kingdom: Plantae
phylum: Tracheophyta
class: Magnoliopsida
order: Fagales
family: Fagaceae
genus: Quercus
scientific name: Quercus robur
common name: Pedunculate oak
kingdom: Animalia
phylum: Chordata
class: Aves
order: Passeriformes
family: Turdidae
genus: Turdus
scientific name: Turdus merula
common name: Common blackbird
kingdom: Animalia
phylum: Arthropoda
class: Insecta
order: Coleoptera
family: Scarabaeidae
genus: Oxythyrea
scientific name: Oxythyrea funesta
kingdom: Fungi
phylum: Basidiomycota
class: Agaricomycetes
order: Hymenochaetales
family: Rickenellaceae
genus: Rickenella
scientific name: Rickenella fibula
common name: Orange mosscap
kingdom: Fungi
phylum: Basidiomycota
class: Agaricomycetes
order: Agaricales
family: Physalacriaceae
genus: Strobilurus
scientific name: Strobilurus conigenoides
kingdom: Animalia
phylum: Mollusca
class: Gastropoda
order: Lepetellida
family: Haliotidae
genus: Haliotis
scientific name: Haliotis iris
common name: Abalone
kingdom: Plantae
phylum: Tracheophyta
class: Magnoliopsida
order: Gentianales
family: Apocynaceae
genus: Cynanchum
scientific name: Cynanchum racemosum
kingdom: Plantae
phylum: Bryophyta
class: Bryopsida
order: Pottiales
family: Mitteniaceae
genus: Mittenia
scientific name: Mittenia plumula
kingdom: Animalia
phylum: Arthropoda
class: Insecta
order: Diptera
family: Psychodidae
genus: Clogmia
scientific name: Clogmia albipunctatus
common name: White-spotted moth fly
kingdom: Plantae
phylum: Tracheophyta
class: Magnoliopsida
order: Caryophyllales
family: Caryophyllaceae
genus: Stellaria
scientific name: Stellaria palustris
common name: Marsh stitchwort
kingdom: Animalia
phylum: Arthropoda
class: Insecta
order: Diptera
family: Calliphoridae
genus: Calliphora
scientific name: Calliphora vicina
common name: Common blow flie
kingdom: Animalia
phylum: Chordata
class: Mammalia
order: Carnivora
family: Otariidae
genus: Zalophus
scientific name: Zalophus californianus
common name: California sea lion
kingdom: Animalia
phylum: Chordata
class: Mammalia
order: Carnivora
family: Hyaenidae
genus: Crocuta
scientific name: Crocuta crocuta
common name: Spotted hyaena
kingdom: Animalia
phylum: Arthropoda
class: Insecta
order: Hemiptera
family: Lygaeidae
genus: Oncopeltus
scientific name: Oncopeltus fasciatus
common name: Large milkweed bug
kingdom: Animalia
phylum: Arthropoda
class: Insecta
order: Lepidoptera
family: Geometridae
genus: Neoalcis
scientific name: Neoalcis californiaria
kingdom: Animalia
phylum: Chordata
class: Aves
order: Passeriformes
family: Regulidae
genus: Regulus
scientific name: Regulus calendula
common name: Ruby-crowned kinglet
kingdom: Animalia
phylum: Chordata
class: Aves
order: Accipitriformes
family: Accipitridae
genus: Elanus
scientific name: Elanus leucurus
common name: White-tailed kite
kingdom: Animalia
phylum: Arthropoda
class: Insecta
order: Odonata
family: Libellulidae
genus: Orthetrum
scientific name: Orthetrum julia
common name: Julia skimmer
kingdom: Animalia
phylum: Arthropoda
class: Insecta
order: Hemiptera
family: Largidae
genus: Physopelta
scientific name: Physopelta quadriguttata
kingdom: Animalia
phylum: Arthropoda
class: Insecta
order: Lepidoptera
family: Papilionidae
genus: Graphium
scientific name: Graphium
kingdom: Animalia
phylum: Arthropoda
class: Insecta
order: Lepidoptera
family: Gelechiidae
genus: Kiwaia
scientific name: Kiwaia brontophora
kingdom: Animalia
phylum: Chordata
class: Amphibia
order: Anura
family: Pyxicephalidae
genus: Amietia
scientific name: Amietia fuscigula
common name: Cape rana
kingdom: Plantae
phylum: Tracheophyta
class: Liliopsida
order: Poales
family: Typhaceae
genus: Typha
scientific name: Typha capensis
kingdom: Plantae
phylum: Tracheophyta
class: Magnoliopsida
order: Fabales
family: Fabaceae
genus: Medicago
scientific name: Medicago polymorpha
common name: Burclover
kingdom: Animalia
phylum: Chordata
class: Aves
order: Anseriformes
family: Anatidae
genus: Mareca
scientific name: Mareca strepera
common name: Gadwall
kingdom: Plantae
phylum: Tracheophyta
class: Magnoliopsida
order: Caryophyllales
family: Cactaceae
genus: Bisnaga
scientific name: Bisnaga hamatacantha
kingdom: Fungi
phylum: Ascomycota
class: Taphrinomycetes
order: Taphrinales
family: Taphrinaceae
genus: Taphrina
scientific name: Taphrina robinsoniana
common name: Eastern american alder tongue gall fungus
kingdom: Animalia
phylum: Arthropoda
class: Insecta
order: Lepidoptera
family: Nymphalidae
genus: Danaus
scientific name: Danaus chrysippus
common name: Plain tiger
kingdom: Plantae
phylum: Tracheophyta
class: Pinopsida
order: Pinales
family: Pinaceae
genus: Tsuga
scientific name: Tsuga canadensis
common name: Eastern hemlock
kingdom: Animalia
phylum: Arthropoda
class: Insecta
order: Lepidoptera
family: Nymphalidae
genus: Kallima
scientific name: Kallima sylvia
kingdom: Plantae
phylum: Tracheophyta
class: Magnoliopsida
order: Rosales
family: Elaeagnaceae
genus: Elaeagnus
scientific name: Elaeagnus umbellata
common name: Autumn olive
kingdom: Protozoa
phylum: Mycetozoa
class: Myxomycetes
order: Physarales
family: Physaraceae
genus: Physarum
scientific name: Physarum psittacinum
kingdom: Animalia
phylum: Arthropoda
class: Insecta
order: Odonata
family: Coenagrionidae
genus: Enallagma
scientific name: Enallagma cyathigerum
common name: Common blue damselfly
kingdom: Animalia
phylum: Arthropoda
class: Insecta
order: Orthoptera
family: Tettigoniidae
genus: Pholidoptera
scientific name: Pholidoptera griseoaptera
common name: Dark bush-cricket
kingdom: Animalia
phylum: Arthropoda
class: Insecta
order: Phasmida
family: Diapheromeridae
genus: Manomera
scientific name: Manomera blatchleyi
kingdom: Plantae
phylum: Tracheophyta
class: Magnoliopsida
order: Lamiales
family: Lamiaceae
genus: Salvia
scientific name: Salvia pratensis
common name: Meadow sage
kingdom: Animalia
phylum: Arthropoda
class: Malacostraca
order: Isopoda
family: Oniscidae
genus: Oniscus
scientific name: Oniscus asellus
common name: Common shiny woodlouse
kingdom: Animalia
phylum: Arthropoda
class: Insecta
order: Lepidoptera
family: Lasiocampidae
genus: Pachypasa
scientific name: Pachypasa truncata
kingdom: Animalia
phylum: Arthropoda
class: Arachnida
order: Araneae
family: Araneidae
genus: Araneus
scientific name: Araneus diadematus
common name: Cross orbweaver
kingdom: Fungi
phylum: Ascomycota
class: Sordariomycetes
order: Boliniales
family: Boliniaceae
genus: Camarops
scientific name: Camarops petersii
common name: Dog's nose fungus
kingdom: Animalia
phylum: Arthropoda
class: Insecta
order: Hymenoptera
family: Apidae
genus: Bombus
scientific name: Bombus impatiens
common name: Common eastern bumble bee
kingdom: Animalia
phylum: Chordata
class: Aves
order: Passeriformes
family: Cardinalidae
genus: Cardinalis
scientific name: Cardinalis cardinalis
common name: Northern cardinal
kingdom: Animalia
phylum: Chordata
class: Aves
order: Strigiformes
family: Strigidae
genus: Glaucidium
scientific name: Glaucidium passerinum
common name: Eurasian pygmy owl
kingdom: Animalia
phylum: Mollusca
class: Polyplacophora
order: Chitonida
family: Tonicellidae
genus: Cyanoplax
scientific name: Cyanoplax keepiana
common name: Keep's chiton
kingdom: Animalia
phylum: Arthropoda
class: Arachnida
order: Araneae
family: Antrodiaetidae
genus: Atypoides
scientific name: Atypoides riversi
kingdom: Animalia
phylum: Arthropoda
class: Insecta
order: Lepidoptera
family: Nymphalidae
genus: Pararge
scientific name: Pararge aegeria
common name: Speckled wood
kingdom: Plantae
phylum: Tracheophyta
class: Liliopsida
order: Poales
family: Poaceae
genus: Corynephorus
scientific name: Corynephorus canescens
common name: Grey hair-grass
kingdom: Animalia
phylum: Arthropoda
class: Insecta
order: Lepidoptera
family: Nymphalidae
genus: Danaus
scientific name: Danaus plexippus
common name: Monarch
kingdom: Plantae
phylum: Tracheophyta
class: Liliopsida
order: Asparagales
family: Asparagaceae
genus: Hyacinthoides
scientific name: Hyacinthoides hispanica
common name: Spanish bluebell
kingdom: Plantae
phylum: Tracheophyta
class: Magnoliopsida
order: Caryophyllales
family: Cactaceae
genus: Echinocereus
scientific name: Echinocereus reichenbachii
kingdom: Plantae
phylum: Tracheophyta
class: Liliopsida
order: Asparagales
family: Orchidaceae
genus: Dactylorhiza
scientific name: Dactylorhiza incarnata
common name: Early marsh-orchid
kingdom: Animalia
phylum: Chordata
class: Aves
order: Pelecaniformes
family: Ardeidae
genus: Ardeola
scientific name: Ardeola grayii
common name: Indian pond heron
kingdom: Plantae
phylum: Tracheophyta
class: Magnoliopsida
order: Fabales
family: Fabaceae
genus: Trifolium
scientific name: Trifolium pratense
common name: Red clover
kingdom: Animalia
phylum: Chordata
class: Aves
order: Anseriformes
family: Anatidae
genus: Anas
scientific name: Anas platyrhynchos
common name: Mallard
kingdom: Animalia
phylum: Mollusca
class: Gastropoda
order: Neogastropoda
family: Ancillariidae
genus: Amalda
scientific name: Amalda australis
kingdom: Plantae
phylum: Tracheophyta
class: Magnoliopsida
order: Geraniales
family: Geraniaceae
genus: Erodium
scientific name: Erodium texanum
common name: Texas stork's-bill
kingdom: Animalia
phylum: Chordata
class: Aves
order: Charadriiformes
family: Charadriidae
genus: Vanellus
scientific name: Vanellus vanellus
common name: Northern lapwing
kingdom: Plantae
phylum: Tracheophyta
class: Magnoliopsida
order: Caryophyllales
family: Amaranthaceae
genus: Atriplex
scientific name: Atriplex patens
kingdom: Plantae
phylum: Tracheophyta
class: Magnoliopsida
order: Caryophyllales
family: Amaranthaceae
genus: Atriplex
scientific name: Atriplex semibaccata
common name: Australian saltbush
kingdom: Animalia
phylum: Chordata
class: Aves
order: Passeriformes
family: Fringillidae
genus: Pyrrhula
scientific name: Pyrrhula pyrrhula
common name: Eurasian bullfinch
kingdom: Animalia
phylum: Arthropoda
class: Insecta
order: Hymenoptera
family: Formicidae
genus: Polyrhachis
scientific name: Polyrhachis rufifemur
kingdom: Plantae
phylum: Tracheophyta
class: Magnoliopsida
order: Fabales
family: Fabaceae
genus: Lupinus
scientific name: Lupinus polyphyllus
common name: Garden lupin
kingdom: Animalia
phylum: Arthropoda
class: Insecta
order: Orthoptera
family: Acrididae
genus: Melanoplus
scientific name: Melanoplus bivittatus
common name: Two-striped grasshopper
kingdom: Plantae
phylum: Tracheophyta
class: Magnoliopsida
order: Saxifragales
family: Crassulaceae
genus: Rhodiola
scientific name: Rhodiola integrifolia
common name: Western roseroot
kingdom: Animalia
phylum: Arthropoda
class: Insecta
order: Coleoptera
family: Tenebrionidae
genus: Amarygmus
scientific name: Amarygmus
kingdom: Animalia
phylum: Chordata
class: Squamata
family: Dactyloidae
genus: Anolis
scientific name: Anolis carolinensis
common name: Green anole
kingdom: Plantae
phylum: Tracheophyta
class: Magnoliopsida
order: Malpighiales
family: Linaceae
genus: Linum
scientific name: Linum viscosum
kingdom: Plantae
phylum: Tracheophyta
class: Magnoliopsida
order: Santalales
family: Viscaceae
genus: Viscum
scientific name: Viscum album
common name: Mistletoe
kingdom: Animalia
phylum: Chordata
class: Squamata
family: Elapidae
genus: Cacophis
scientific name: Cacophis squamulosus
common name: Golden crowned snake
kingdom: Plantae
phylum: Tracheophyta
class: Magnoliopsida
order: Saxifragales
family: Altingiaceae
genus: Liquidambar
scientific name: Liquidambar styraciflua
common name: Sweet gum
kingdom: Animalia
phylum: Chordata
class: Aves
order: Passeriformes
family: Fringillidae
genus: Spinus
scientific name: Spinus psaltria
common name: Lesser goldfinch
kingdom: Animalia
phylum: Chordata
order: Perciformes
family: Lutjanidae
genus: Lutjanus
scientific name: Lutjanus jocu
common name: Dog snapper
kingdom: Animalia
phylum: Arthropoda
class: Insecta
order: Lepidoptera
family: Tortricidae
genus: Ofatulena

***

Task directions:
Copy the lines of the material verbatim, from the line containing "family: Scarabaeidae" through the line containing "family: Apocynaceae", both included.

Task response:
family: Scarabaeidae
genus: Oxythyrea
scientific name: Oxythyrea funesta
kingdom: Fungi
phylum: Basidiomycota
class: Agaricomycetes
order: Hymenochaetales
family: Rickenellaceae
genus: Rickenella
scientific name: Rickenella fibula
common name: Orange mosscap
kingdom: Fungi
phylum: Basidiomycota
class: Agaricomycetes
order: Agaricales
family: Physalacriaceae
genus: Strobilurus
scientific name: Strobilurus conigenoides
kingdom: Animalia
phylum: Mollusca
class: Gastropoda
order: Lepetellida
family: Haliotidae
genus: Haliotis
scientific name: Haliotis iris
common name: Abalone
kingdom: Plantae
phylum: Tracheophyta
class: Magnoliopsida
order: Gentianales
family: Apocynaceae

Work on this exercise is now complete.